I am a newbee to the teensy world. I posted another question earlier about customizing the frequency earlier. I am now using the code below to record the data with 44.1 KHz and trying to send the data via the serialport. Unfortuantely, the data received on the laptop did not look right. I guess the problem is how I read the audiobuffer and convert the bytes array to the string which was then written to the serialport.

What is the right way to write the bytes array to the serial port? Thanks.


Here is the code I am trying to use the Audio library to sample the adc with 44100 KHz. The read value did not look right.

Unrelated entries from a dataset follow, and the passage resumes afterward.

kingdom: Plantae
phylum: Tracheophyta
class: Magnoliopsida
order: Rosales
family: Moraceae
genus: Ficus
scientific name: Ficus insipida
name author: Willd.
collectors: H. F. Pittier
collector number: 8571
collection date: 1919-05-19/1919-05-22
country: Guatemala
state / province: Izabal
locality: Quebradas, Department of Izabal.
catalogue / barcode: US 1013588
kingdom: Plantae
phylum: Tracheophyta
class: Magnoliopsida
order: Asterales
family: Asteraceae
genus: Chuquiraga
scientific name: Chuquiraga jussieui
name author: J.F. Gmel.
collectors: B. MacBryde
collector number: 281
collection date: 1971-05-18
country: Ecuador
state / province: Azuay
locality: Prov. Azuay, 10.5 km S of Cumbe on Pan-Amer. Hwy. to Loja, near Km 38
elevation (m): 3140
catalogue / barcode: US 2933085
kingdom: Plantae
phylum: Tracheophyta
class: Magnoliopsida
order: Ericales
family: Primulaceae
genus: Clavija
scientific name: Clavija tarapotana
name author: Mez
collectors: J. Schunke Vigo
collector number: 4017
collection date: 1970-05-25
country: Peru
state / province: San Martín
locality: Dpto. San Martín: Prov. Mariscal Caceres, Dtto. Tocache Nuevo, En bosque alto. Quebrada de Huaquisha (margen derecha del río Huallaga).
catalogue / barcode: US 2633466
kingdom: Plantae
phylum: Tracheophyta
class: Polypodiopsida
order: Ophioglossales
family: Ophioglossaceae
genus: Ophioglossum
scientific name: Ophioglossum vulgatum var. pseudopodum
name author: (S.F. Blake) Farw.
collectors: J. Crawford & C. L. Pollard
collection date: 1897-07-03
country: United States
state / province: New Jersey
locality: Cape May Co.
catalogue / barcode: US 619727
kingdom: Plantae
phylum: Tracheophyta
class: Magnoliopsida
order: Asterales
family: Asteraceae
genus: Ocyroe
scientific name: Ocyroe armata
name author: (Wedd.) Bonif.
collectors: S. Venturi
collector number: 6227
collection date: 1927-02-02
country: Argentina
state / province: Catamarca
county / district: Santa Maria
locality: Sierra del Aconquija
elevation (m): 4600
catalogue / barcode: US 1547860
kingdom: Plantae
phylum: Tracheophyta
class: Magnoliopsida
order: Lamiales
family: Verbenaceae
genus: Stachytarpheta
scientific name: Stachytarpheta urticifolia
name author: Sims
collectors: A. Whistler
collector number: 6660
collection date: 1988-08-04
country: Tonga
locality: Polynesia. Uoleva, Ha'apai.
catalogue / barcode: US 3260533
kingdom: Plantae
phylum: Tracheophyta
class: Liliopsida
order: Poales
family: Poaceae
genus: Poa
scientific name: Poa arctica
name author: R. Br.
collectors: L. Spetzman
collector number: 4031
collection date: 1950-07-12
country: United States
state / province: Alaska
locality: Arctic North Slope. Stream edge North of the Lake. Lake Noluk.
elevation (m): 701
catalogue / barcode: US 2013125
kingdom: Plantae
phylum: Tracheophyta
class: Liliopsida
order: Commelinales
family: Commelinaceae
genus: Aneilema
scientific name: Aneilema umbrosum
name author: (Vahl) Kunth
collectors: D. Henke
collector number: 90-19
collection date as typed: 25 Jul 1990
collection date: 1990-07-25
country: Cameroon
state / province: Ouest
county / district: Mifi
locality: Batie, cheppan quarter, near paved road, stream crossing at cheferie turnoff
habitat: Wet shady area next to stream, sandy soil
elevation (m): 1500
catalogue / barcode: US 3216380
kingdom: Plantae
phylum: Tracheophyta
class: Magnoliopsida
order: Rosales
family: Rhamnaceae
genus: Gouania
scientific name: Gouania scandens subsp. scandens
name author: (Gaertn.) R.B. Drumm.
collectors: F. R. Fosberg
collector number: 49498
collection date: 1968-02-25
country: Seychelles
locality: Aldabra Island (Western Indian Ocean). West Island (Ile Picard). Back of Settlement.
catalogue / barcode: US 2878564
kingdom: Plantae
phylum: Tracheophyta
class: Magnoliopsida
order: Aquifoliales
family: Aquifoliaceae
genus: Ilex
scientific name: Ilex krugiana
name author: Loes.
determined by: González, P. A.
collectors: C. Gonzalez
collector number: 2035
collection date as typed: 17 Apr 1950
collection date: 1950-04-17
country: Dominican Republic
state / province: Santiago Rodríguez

// Record sound as raw data to a SD card, and play it back.
//
// Requires the audio shield:
// http://www.pjrc.com/store/teensy3_audio.html
//
// Three pushbuttons need to be connected:
// Record Button: pin 0 to GND
// Stop Button: pin 1 to GND
// Play Button: pin 2 to GND
//
// This example code is in the public domain.

#include <Bounce.h>
#include <Audio.h>
#include <Wire.h>
#include <SPI.h>
#include <SD.h>
#include <SerialFlash.h>

#include <Audio.h>
#include <Wire.h>
#include <SPI.h>
#include <SD.h>
#include <SerialFlash.h>

// GUItool: begin automatically generated code
AudioInputAnalog adc1(A0); //xy=145,295
AudioRecordQueue queue1; //xy=339,289
AudioConnection patchCord1(adc1, queue1);
// GUItool: end automatically generated code


// which input on the audio shield will be used?
const int myInput = AUDIO_INPUT_LINEIN;
//const int myInput = AUDIO_INPUT_MIC;

// Remember which mode we're doing
int mode = 0; // 0=stopped, 1=recording, 2=playing

// The file where data is recorded
File frec;

void setup() {

Serial.begin(9600);

Serial.println("Begin setup");
// Audio connections require memory, and the record queue
// uses this memory to buffer incoming audio.
AudioMemory(60);

}


void loop() {
// First, read the buttons
if (mode == 0) startRecording();
continueRecording();
}


void startRecording() {
Serial.println("startRecording");
queue1.begin();
mode = 1;
}

void continueRecording() {
if (queue1.available() >= 2) {
byte buffer[1024];
// Fetch 2 blocks from the audio library and copy
// into a 512 byte buffer. The Arduino SD library
// is most efficient when full 512 byte sector size
// writes are used.
queue1.freeBuffer();
memcpy(buffer, queue1.readBuffer(), 1024);
for(int i=0; i+2<1024;i=i+2){
unsigned int word = buffer[i] * 256 + buffer[i+1];
Serial.println(word);

}



// queue1.freeBuffer();
// memcpy(buffer+256, queue1.readBuffer(), 256);
// queue1.freeBuffer();

// Uncomment these lines to see how long SD writes
// are taking. A pair of audio blocks arrives every
// 5802 microseconds, so hopefully most of the writes
// take well under 5802 us. Some will take more, as
// the SD library also must write to the FAT tables
// and the SD card controller manages media erase and
// wear leveling. The queue1 object can buffer
// approximately 301700 us of audio, to allow time
// for occasional high SD card latency, as long as
// the average write time is under 5802 us.
//Serial.print("SD write, us=");
//Serial.println(usec);
}
}

void stopRecording() {
Serial.println("stopRecording");
queue1.end();
if (mode == 1) {
while (queue1.available() > 0) {
frec.write((byte*)queue1.readBuffer(), 256);
queue1.freeBuffer();
}
frec.close();
}
mode = 0;
}